### Request
Answer these questions from the text on the aircraft subsidy dispute below, one answer per line:
1. What share of the £600m subsidy does the British government face handing over?
2. Roughly what had the A380 cost before its first test flight?
3. About how many aircraft must be produced before a model starts to earn a profit?

### Text shown
The current 30-day pause in proceedings is merely an opening salvo, as each side squabbles about the membership of the panels that will review the respective claims. The European side likes to characterise the postponement of the launch of a new Airbus model (the A350) as a conciliatory gesture to gain time for further direct bilateral negotiations. In fact, the delay is really because of the British government's refusal to be rushed into handing over the lion's share (£379m) of the £600m ($1.1 billion) subsidy Airbus wants. (Britain makes the expensive wings, hence its high share.)
The origins of this long-running dispute lie in the economics of the development and manufacture of large commercial aircraft. Modern planes sell for between $50m and $250m, depending on whether they are 120-seaters or jumbos. Each new model contains huge technical risks. Will it fly as safely and efficiently as the engineers calculate? Can it be built to the required price? A new plane also requires huge upfront R&D spending before the first test flight. The latest Airbus, the A380 double-decker to carry 555 passengers, had cost around $12 billion even before its first test flight a couple of months ago. The new Boeing 787 will probably cost at least $10 billion to develop.
Once production starts, the learning curve is steep and difficult. Each doubling of production generally yields a cut of one-fifth in unit cost per plane. Consequently, it takes production of about 500-600 aircraft before a model starts to earn a profit. That would typically amount to around ten years of production. Total industry demand in good years runs around 700-800 planes but is spread across a wide range from short-haul, single-aisle models to long-range and jumbo aircraft. The combination of these factors explains why the industry has a tendency towards natural monopoly. It also explains why a company such as Boeing, which has enjoyed over two-thirds of the market since the launch of the 747 over 30 years ago, does not rush to bring new models to market—it wants to milk its incumbent dominance.

### Source excerpt
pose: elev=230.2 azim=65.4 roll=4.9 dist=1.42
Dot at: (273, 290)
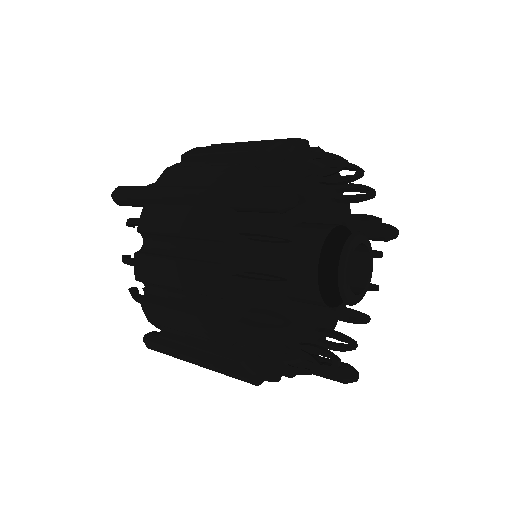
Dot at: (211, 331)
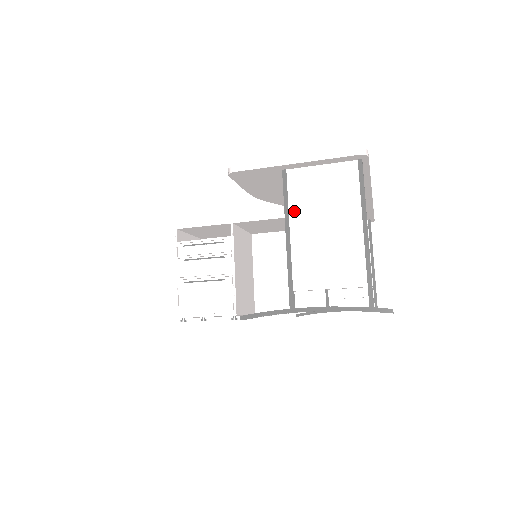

### Result for this exercise
1. £379m
2. Around $12 billion
3. About 500-600 aircraft